---- TEXT
The Scoop Podcast: Don’t Judge A Book By Its Cover In Agronomy
Tyler Mitchell, agronomy account manager at River Valley Cooperative in Davenport, Iowa, details the daily complexities he and his team unravel for farmers as they serve as boots on the ground.
“We've got a lot of products available. It’s our job to sort through those products, picking out the ones we believe provide the highest ROI to the farmer,” Mitchell says. “It’s really working through their acres and helping provide the best solutions to help those farmers solve their issues and help achieve their goals. It’s what we do every day.”
Headed into the 2024 growing season, Mitchell reports the co-op had a record fall application season with eight weeks of good running conditions.
Also carrying over into the new year is a lesson learned from 2023: don’t judge a crop too soon. His area was thought to have yields down 10%, but by the time combines rolled, yields were up 10% to 20%.
“Don’t judge a book by its cover,” he says. “It doesn’t really matter where this crop is going to start—it’s where it finishes that is just as important.”
As Mitchell works with his more than 60 farmer accounts, he uses data to measure the ROI of the decisions they make in season.
“We have been able to use data and analyze it and find what is the ROI of products,” he says alluding to both company trials and their own farmer acres.
“We have kind of epiphanies or aha moments when we can look at yield data,” he says.
--------
---- SUPPLIED INFORMATION
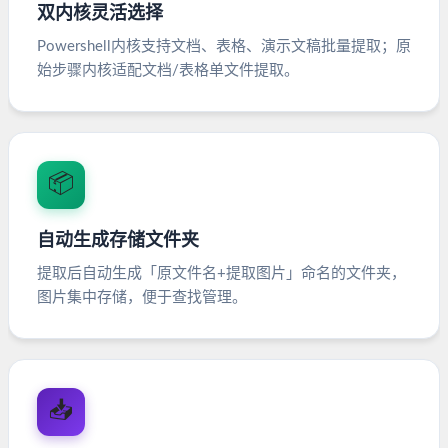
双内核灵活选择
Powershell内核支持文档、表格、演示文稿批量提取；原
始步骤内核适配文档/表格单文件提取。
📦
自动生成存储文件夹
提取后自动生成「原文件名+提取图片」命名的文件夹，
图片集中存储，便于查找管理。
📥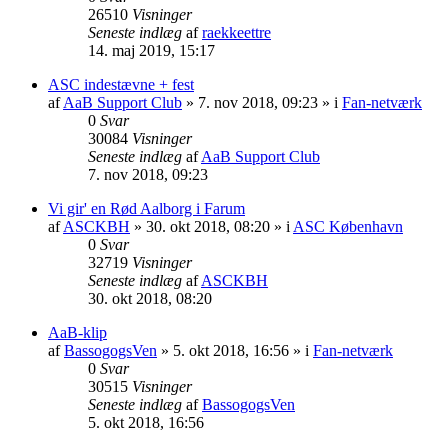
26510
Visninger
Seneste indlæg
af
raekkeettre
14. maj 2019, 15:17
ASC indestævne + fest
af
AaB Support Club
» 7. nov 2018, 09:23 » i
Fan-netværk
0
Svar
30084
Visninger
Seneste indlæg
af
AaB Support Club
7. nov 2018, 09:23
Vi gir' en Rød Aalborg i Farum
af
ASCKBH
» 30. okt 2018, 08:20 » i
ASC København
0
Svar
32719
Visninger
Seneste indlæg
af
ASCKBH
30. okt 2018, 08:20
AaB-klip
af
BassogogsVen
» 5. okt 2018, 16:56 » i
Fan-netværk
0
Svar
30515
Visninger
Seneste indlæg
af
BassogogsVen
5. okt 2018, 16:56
--------
■ WORK ORDER: Continue the podcast write-up about agronomy with Tyler Mitchell from where it stops.

■ EXERCISE RESULT:
With a surge of biological based products, Mitchell sees data as a key in finding the fit.
“Biologicals are hot,” he says. “That's one area that I've been getting better at product knowledge and learning the different categories of biological or growth promoting rhizobacteria or bio pesticides. There’s a lot of biological companies, and it's going to be one ever increasing and might be the next frontier when it comes to pushing the ROI on these biological products.”
One example is his team’s work with BioPath from Mosaic.
“We applied half the field—40 acres—with and then 40 acres without. When we say the yield map it was 12 bu/acre, and it was an aha moment,” he says.
The test field was a long-term CRP acreage, and he and the River Valley team are thinking about how the product fits where there could be built up soil health and nutrient availability.
“The data was able to prove the product,” he says.